His face went blank, impassive and remote. They stared at each other across the small room, neither one moving. Chloe's curiosity was about to get the better of her yet again when he finally spoke.

"Two reasons. First, I was affected by the meteor shower in '89. There's a strong possibility that this... mutation, whatever it is, has entered my genetic structure. If the child were to inherit it, I'd want the mother to have some understanding of what was going on."

Lex frowned a little, almost to himself, and she knew he was thinking of Smallville again. The meteors had changed everyone and everything in town forever, and mostly the changes had been for the worst. Except for Clark, of course, and sometimes she wasn't even sure he was such a good thing to have around either.

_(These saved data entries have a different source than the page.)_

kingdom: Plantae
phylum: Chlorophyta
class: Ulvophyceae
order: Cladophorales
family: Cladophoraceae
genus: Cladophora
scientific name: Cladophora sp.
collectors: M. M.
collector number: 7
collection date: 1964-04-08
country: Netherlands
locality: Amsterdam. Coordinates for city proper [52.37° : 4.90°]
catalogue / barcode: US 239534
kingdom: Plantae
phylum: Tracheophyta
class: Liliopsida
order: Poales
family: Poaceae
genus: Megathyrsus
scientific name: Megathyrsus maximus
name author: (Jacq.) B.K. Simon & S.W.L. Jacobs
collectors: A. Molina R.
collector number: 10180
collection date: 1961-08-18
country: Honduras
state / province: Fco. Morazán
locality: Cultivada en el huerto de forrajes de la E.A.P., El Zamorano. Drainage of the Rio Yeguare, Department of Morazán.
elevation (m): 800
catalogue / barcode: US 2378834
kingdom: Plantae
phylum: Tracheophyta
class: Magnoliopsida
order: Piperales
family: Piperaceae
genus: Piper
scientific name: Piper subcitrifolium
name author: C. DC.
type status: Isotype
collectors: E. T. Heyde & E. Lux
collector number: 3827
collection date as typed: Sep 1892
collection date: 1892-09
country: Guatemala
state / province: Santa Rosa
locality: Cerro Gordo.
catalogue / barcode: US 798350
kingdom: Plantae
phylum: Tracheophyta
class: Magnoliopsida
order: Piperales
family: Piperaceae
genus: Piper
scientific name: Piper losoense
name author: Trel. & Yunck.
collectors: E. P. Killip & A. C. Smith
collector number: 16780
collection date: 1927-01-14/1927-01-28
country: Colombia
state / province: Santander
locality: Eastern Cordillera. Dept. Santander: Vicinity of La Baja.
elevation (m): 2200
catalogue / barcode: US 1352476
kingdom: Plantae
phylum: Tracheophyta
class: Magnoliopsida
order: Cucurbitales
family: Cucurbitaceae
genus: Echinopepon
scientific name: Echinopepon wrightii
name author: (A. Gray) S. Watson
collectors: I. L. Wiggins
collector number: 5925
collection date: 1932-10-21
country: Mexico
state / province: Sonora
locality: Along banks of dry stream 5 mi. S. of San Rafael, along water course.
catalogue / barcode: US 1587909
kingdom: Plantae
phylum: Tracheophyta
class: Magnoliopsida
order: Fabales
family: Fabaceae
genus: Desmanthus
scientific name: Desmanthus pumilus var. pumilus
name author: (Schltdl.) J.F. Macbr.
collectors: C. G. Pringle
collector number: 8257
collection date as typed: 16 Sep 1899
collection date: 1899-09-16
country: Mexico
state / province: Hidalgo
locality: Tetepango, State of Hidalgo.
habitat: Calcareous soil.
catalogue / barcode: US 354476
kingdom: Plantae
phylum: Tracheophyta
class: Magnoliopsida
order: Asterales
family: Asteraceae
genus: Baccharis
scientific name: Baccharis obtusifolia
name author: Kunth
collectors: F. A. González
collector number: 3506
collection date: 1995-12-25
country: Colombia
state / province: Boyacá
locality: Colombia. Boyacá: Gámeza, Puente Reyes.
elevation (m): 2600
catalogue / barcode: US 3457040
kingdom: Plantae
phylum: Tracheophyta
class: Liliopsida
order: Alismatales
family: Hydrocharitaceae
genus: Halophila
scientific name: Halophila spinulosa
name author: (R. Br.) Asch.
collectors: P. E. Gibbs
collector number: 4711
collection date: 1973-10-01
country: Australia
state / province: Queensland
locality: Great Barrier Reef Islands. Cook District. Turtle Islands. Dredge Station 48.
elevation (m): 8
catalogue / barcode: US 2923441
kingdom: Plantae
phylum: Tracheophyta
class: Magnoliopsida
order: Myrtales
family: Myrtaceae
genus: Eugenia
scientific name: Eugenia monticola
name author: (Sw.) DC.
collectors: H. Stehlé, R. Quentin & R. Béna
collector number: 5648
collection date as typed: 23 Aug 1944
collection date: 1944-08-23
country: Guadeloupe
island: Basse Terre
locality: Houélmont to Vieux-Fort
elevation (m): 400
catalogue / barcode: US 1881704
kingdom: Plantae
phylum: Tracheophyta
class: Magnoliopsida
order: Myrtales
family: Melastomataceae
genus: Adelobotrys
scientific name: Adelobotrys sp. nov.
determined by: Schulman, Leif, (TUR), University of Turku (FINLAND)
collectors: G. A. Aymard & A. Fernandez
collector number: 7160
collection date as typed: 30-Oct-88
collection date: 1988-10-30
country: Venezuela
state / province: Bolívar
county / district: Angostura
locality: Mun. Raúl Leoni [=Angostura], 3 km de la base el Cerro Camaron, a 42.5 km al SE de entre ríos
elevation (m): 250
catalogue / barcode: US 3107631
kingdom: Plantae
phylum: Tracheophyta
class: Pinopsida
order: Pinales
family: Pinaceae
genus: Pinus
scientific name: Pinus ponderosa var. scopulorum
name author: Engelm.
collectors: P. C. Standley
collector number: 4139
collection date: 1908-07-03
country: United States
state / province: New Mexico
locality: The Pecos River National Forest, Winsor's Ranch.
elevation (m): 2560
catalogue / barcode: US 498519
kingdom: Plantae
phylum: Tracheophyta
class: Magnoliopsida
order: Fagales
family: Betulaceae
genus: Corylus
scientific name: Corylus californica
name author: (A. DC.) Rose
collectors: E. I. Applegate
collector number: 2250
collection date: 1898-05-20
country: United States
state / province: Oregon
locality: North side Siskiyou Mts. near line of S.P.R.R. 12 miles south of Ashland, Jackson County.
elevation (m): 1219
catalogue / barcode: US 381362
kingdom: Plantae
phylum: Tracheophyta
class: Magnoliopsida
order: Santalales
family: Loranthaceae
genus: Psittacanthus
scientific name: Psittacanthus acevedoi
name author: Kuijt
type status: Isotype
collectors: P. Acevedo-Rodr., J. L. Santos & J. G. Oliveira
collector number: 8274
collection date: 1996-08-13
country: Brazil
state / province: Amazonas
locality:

He looked her directly in the eye, the full force of his attention on her, and her breath caught in her throat. "There are a hundred women I could have asked. Women of accomplishment and breeding and power. Women who would happily agree to the artificial insemination process without all these questions. Who I could be certain would teach my child to prefer Mozart to Puccini, Scotch to vodka, Porsches to Jaguars. Do you know why I'm here instead?"

She shook her head.

"Because someday, something would happen. A crisis. A challenge. And that woman would ask herself, `what would Lex do, if he were alive?' That's why I'm here. Because you wouldn't." He pushed himself slowly back up to standing. "Perhaps I misread the situation. I hadn't intended offence."

"I'm not offended," she said.

"Then you'll consider my offer?"

She looked him up and down: a wraith in a perfectly tailored suit. Her father had told her once, when she was still young and crying herself to sleep at night about how unfair the world was, that you could never predict how things would turn out in the end. She'd thought he was just trying to make her feel better about losing. Now she understood.

"I'd want complete control of the trust. I don't want some banker making decisions about how my child gets brought up."

"Of course," he said.

"And a job. A real one."

"I'd be more than happy to ensure you never had to --"

"A job, Lex. Something I could be proud of doing."

He nodded in understanding. "I'll contact my foundation. I can't make you a reporter again, but I think your skills as a researcher and writer would be useful in a variety of fields. Would that suffice?"

"We'll see," she said.

"I'll have the paperwork messengered to you tomorrow. If you agree, we can set up a first appointment with a fertility specialist before the end of the week."

"You move fast."

"I don't have much choice."

She walked him to the door and opened it again. The bodyguard in the hallway murmured something into a two-way radio. "I wouldn't have to have..."

"No," he said. "Of course not. We won't make this public."

Chloe doubted they could prevent it from leaking, not if she stayed in Metropolis. EX-INQUISITOR SCRIBE IN WILD LUTHOR SCHEME: it was too good a story to pass up. But then she thought of all the things the Inquisitor knew about Lex but never printed, and she decided that, at least for now, it might be possible.

"Lily Sullivan," she said. "It has a nice ring to it."

He smiled at her. "She sounds like a woman to be reckoned with. Much like her mother."

She grinned at that, and he bowed his head slightly to her before he turned to go. The bodyguard tried to help him down the stairs, but he shrugged her off and took hold of the railing. Chloe watched them from the landing till they got to the front door, and were gone.